The story of her stormy career became the theme of the Hollywood film Reds, starring Warren Beatty, – a film which won a number of Oscar awards in 1981 for best film and best cinematography. Maureen Stapleton was also awarded an Oscar for her portrayal of the American feminist and anarchist. In 1999 the Teliesyn Co-operative under the directorship of Colin Thomas produced a Welsh language documentary on the anarchist’s relationship with Jim Colton 6
. Goldman’s life and work has also become a rich field of study for historians and feminists alike, but her relationship with James Colton, a miner from the Aman Valley stilll remains shrouded in mystery.
First published in The Carmarthenshire Antiquary, Volume XXXIX, 2003, pages 114 – 121
- 1Bernard Levin in a review of Emma Goldman: An Intimate Life, (Alice Wexler), The Observer, 10 March 1985.
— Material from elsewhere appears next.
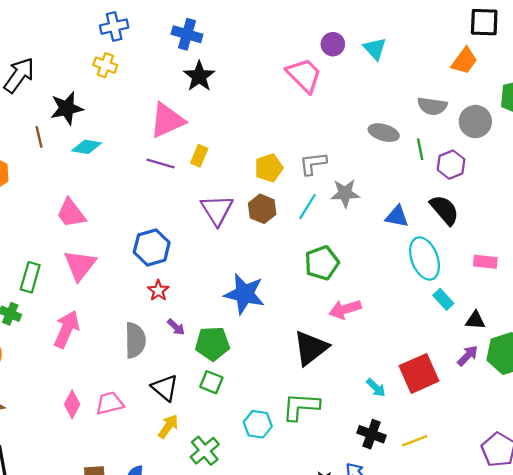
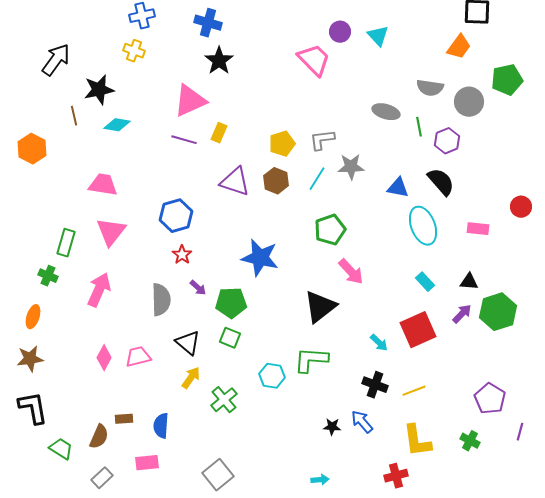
purple triangle: (217, 210) -> (235, 182), turned -40
pink trapezoid: (71, 213) -> (103, 185), turned 136
cyan rectangle: (443, 299) -> (425, 282), moved
pink arrow: (345, 309) -> (351, 272), turned -116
- 2‘Goldman Romance Covered Twenty Years. Anarchist Leader Married to Colton, a Miner in Wales After a Long Separation’, The New York Times, 21 November 1926. Cf the report by ‘The Watchman’ [Fred Thomas] editor of The Amman Valley Chronicle in the edition of 16 May 1940: ‘I remember being sent to interview the late Mr Colton on the subject of his supposed marriage. Mr Colton preferred to keep a silent tongue. He would neither deny nor confirm the authenticity of the claim’.
- 3See T. Brennan, ‘The White House’, The Cambridge Journal, 7 (1953-1954), 243-8; T. Brennan, E. W. Cooney and H. Pollins, Social Change in South-West Wales, (London, 1954), 27-8, 149-50. On George Davison (1856-1930), see Brian Coe, ‘George Davison: Impressionist and Anarchist’, in Mike Weaver, ed., British Photography in the Nineteenth Century, (Cambridge, 1989), 215-41; Idem, The Birth of Photography: The Story of the Formative Years 1800-1900, (London, 1989), 107.
- 4 However, a number of local people were uneasy with the activities of some of the members of the White House. David Rees Griffith (‘Amanwy’), the brother of James Griffiths who was later to become the Labour Member of Parliament for the Llanelli constituency, wrote in his gossip column in The Herald of Wales in November 1913, following a meeting which he had attended at the White House, that ‘it will indeed be a sad day for the people of Wales if the ideals which were promulgated there that evening should ever come to pass’.
- 5James Griffiths, Pages From Memory, (London, 1969), 20-21; J. Beverley Smith, ‘An Appreciation’, in James Griffiths and His Times, (Llanelli, 1977), 72-4.
- 6‘Dilyn Ddoe: F’annwyl, Annwyl Emma’, was broadcast on S4C on 8 May 1999. See Colin Thomas, ‘Red Emma and Sweet Solidarity’, Planet, 133 (February/March 1999), 58-63.